Totito is born from the desire to create something wonderful and magical, but close — familiar and recognizable. Since I was a child I’ve been amazed by thousands of daily occurrences, which for some beautiful reason I attribute to my mom, my dad, and my sister. I have never stopped being amazed. I can stop a conversation because I see a squirrel running along a wire between trees, or turn off the car music just to enjoy it. To watch a fluffy cloud. These everyday, intimate things — as basic as they are essential to me — seem childish to some, but create connection with others.
Totito is born from a need to communicate, to create, perhaps to connect, and much more than I ever imagined — to project. Developing a children’s design brand in Mexico with a clear horizon ahead is a daily challenge. Entrepreneurship can motivate or discourage, but intention sustains it. So Totito goes, with great ups and downs but with a clear direction. Totito was born in Guadalajara but lives in San Miguel de Allende — I feel the San Miguel countryside is a beautiful home for him: scrublands, cacti, huizaches, and fields of tiny flowers.
Five questions to sketch from the inside out:
- What does San Miguel de Allende bring to Totito Totó?
San Miguel has a charisma and beautiful contradictions — it’s a city but feels like a town, you enjoy the feeling of Mexican countryside but there are few paths to walk it. It’s home to those with roots here for decades and to those who make it their own in days. This gives it a special flavor you feel as you walk through it. The countryside is a “classic Mexican countryside” and that gives it a soft beauty — the kind you feel but no longer even notice. Everyday beauty. That’s where the essence of Totito lives. - Why toys and not something else? What does the toy-object have — its scale, its purpose, its relationship with whoever receives it — that no other format could contain?

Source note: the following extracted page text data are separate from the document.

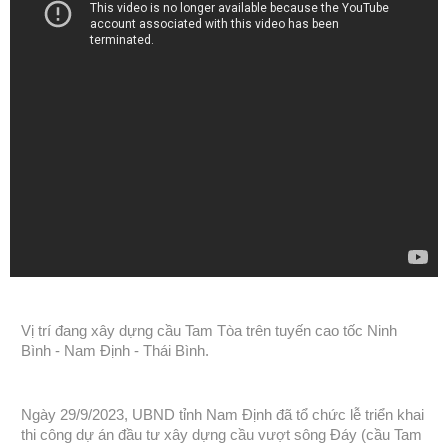
Vị trí đang xây dựng cầu Tam Tòa trên tuyến cao tốc Ninh
Bình - Nam Định - Thái Bình.
Ngày 29/9/2023, UBND tỉnh Nam Định đã tổ chức lễ triển khai
thi công dự án đầu tư xây dựng cầu vượt sông Đáy (cầu Tam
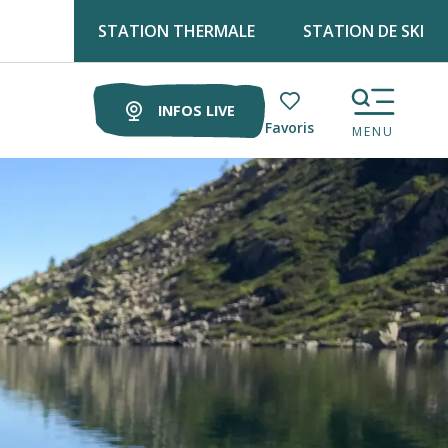
STATION THERMALE
STATION DE SKI
trouve Luz tourisme tous les lundis matin au marché !
INFOS LIVE
Voir les favoris
MENU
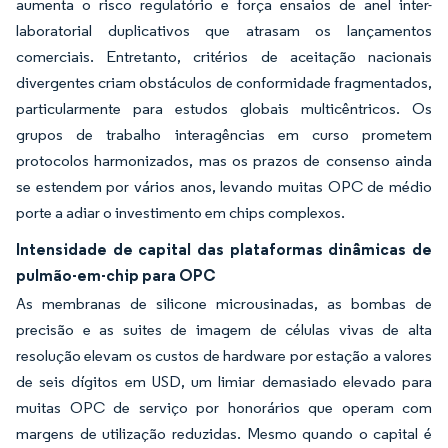
aumenta o risco regulatório e força ensaios de anel inter-
laboratorial duplicativos que atrasam os lançamentos
comerciais. Entretanto, critérios de aceitação nacionais
divergentes criam obstáculos de conformidade fragmentados,
particularmente para estudos globais multicêntricos. Os
grupos de trabalho interagências em curso prometem
protocolos harmonizados, mas os prazos de consenso ainda
se estendem por vários anos, levando muitas OPC de médio
porte a adiar o investimento em chips complexos.
Intensidade de capital das plataformas dinâmicas de
pulmão-em-chip para OPC
As membranas de silicone microusinadas, as bombas de
precisão e as suites de imagem de células vivas de alta
resolução elevam os custos de hardware por estação a valores
de seis dígitos em USD, um limiar demasiado elevado para
muitas OPC de serviço por honorários que operam com
margens de utilização reduzidas. Mesmo quando o capital é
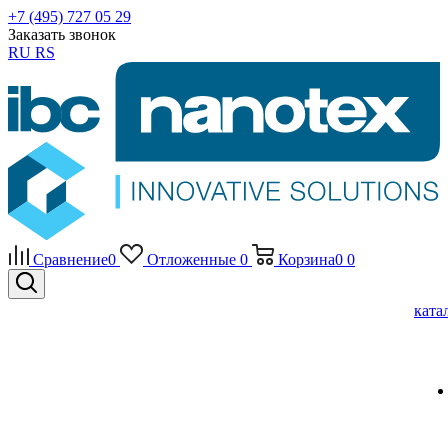
+7 (495) 727 05 29
Заказать звонок
RU
RS
Сравнение
0
Отложенные
0
Корзина
0
0
ката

The most important quality control for Totito the softoy, more than the design, the fabric, or the dimensions, was hugging it and feeling the hug back. Holding it and feeling warmth in your chest. It sounds like a sweet story, but it was part of a real creative development process. Creating a brand that generates garbage was one of the blocks during the brand’s creation. Creating a brand that resolves and communicates makes sense. We’ve learned over time that children’s stories, dolls and softoys are not just stories and objects — they are ways of understanding the world. Stories tell you about it, and softoys accompany you. Sometimes they are the only ones who do. - What does it mean to you that it is “close”? That word carries a lot. Close to what exactly — to childhood, to the animal, to a way of living, to something almost lost?

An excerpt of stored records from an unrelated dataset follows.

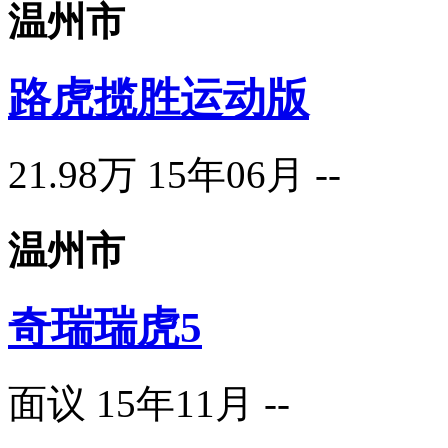
温州市
路虎揽胜运动版
21.98万
15年06月
--
温州市
奇瑞瑞虎5
面议
15年11月
--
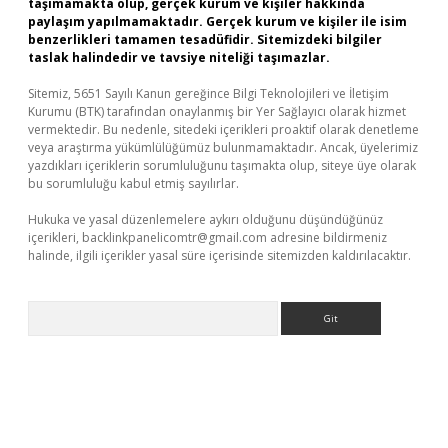
taşımamakta olup, gerçek kurum ve kişiler hakkında
paylaşım yapılmamaktadır. Gerçek kurum ve kişiler ile isim
benzerlikleri tamamen tesadüfidir. Sitemizdeki bilgiler
taslak halindedir ve tavsiye niteliği taşımazlar.
Sitemiz, 5651 Sayılı Kanun gereğince Bilgi Teknolojileri ve İletişim
Kurumu (BTK) tarafından onaylanmış bir Yer Sağlayıcı olarak hizmet
vermektedir. Bu nedenle, sitedeki içerikleri proaktif olarak denetleme
veya araştırma yükümlülüğümüz bulunmamaktadır. Ancak, üyelerimiz
yazdıkları içeriklerin sorumluluğunu taşımakta olup, siteye üye olarak
bu sorumluluğu kabul etmiş sayılırlar.
Hukuka ve yasal düzenlemelere aykırı olduğunu düşündüğünüz
içerikleri,
backlinkpanelicomtr@gmail.com
adresine bildirmeniz
halinde, ilgili içerikler yasal süre içerisinde sitemizden kaldırılacaktır.
Arama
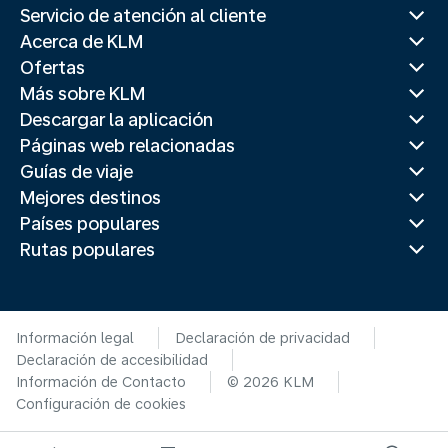
Servicio de atención al cliente
Acerca de KLM
Ofertas
Más sobre KLM
Descargar la aplicación
Páginas web relacionadas
Guías de viaje
Mejores destinos
Países populares
Rutas populares
Información legal
Declaración de privacidad
Declaración de accesibilidad
Información de Contacto
© 2026 KLM
Configuración de cookies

Being amazed by everyday life is a valuable act that seems so basic it gets lost — but it can offer so much. It can fill you from within with the simple act of observing. That’s where something called connection happens, and it is undoubtedly nourishing and in some way revealing. - What do you owe to donkeys? Not metaphorically. Or yes, but starting from the literal: what have they taught you, what have they given back, what do you understand about the world from having watched them slowly?
Dignity. We stole the free and wild nature of donkeys and turned them into cargo equipment. We owe them respect and the commitment to do what is necessary for their wellbeing. The donkey is seen in contradictions too — a beast of burden, a working animal, and at the same time a beautiful representative of Mexican soil. We illustrate them, photograph them, they appear in textbooks, in photographs by great photographers, in milagritos and sculptures — yet they have never had the attention of being seen as sentient beings. - What does someone need to understand about donkeys to understand Totito?
Sometimes everyday life doesn’t let you see what is magnificent. Comparison doesn’t let you recognize the beauty of what is authentic. Utility strips away the essence of beings.